*** Input records Section Begins ***

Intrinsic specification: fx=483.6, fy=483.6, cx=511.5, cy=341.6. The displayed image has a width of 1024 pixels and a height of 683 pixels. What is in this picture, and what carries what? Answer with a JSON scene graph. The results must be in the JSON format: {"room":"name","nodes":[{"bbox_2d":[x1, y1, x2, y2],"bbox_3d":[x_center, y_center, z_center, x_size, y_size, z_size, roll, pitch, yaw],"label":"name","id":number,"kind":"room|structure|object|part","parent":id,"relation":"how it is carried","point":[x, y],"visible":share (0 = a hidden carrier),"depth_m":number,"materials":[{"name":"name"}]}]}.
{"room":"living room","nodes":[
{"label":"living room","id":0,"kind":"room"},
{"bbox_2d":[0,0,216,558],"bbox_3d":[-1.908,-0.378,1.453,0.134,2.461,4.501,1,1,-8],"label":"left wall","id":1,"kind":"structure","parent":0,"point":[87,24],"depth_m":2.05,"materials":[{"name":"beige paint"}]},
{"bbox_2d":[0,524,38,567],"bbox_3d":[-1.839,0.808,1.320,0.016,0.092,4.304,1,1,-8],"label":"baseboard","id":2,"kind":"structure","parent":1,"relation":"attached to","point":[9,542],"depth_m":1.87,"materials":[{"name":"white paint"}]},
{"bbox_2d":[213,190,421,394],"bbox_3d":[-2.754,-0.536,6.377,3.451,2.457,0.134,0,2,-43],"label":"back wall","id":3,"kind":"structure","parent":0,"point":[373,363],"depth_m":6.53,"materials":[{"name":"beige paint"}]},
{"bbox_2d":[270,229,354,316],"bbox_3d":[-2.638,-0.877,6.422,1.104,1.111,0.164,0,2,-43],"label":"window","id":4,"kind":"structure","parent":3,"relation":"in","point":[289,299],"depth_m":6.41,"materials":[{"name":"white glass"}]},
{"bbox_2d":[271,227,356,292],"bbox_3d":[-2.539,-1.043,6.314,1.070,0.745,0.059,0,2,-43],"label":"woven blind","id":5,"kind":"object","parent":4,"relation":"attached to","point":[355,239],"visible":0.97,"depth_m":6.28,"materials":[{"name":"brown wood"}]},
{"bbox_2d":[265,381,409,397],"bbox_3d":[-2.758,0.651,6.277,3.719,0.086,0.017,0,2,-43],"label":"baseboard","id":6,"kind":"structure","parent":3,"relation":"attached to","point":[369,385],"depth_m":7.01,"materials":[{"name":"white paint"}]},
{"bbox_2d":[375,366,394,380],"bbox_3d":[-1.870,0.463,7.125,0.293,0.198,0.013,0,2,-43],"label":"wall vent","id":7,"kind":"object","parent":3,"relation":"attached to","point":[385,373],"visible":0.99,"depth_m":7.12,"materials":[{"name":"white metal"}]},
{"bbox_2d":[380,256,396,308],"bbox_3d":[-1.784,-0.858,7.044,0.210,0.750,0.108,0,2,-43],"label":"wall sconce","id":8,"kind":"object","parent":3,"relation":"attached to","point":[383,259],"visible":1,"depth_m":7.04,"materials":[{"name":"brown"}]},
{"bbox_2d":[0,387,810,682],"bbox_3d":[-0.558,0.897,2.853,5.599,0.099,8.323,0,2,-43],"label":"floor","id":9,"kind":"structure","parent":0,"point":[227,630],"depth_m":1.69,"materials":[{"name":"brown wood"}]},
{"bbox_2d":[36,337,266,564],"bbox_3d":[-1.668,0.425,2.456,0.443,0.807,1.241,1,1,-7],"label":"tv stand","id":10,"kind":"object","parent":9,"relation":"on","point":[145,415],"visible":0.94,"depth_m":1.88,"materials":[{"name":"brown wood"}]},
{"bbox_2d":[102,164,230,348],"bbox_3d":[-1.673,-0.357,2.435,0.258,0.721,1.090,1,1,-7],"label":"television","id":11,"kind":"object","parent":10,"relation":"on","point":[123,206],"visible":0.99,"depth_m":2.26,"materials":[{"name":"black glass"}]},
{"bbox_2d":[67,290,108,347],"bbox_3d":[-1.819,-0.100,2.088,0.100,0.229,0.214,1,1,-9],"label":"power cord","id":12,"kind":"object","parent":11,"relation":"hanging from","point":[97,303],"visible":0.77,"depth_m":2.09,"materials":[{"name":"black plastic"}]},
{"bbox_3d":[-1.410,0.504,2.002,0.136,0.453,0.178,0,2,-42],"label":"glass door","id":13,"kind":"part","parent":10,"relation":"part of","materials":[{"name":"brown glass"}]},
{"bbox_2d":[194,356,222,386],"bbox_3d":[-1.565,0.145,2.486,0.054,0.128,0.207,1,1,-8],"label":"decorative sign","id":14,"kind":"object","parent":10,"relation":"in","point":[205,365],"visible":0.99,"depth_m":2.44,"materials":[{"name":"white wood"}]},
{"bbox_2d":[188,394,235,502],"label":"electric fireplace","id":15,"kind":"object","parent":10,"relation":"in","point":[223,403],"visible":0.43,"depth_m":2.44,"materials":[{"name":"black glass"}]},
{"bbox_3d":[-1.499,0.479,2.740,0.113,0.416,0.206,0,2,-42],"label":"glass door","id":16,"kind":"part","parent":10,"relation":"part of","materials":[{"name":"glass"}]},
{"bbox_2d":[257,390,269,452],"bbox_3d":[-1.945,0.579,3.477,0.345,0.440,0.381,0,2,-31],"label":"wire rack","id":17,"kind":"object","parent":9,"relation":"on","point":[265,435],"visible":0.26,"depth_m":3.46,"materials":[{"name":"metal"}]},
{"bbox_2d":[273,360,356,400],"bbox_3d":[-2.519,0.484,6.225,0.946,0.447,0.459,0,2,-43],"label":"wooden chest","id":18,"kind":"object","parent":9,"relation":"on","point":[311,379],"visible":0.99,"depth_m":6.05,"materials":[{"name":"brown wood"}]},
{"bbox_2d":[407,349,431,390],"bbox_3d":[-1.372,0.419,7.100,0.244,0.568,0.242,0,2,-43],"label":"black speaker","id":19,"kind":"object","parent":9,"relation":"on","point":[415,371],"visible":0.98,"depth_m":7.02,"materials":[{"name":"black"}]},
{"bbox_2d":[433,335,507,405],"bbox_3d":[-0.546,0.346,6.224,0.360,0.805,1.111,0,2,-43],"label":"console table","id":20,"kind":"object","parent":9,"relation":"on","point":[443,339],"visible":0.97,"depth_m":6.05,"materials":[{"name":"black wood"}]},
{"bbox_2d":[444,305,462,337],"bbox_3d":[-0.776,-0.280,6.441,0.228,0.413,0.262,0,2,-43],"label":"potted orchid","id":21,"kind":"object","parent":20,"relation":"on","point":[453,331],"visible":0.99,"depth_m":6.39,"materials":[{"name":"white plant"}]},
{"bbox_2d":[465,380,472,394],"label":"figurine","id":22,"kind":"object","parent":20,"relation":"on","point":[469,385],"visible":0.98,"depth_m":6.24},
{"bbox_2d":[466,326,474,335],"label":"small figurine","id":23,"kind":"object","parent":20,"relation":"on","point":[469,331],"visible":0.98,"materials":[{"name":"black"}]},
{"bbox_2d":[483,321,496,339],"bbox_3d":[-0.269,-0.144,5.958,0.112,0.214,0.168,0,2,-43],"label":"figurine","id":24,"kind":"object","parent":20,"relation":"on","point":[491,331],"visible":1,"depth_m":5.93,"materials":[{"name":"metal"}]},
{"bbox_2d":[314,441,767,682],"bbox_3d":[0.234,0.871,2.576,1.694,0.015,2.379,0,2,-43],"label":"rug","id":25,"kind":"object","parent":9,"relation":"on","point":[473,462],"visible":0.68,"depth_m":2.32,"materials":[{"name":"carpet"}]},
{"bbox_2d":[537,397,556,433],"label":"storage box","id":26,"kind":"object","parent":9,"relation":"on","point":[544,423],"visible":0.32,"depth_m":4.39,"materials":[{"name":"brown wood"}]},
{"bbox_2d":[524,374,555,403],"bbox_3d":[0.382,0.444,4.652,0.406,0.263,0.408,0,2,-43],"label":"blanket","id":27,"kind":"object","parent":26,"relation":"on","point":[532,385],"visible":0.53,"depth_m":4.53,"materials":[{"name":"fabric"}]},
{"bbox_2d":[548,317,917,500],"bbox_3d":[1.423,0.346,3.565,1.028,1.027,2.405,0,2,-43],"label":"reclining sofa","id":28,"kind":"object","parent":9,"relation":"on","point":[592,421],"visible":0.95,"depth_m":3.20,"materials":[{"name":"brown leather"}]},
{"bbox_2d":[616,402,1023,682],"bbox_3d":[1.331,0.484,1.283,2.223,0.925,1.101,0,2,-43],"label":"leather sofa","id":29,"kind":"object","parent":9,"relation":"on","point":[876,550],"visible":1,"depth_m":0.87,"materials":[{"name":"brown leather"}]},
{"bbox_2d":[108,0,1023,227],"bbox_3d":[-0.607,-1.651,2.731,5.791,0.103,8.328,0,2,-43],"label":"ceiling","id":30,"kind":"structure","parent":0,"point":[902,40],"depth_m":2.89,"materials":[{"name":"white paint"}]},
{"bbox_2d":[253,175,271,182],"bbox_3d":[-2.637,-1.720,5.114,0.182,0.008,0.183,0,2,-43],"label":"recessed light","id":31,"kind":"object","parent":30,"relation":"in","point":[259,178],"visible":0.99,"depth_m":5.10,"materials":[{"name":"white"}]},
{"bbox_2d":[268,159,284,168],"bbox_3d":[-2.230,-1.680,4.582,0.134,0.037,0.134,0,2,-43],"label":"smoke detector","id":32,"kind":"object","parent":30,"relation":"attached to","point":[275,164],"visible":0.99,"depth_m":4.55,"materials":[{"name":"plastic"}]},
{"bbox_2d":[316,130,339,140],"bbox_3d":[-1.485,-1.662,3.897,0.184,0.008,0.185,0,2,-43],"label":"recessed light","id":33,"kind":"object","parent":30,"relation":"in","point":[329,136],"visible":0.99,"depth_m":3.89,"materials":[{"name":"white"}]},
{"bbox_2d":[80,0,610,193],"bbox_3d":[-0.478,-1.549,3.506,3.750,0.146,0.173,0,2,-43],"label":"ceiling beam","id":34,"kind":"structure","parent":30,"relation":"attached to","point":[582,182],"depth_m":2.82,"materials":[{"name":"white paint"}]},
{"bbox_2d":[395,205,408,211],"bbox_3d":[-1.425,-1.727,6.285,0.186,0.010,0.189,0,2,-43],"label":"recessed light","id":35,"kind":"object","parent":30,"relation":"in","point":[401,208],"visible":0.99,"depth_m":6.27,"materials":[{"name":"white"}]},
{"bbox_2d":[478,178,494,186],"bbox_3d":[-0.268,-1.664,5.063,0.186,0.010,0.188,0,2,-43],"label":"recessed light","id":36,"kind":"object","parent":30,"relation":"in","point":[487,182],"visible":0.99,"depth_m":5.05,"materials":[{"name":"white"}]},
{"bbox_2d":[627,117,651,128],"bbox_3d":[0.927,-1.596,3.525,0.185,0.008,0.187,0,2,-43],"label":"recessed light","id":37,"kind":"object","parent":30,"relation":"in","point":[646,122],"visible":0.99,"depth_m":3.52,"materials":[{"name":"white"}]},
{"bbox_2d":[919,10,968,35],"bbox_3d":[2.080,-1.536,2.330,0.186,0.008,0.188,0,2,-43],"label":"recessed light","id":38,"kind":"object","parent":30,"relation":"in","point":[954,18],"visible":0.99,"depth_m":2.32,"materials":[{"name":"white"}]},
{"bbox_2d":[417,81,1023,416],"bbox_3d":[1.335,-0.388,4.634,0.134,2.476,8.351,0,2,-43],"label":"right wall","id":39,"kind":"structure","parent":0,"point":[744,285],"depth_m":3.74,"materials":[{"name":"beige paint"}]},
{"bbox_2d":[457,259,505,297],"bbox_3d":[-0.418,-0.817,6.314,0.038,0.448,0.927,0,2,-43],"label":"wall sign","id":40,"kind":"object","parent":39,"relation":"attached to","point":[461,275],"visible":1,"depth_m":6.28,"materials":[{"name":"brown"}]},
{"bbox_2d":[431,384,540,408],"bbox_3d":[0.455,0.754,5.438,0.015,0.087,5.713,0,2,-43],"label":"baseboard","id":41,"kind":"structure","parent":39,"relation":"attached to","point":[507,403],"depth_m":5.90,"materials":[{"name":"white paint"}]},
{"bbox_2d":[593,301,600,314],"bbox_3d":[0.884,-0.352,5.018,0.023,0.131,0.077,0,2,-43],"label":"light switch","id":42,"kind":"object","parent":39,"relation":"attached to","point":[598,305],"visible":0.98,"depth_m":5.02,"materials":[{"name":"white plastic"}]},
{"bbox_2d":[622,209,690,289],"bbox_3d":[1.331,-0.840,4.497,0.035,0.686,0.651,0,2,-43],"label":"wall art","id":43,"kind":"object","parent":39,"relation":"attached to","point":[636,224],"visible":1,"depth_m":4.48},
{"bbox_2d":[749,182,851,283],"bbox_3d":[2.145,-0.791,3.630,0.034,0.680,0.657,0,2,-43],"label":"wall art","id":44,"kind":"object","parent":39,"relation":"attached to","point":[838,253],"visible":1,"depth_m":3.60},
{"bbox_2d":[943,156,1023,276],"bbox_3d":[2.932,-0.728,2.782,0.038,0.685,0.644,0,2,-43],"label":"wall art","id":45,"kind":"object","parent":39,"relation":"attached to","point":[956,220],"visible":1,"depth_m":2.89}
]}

*** Input records Section Ends ***

Show every line of the data in which the word "living" appears.

{"room":"living room","nodes":[
{"label":"living room","id":0,"kind":"room"},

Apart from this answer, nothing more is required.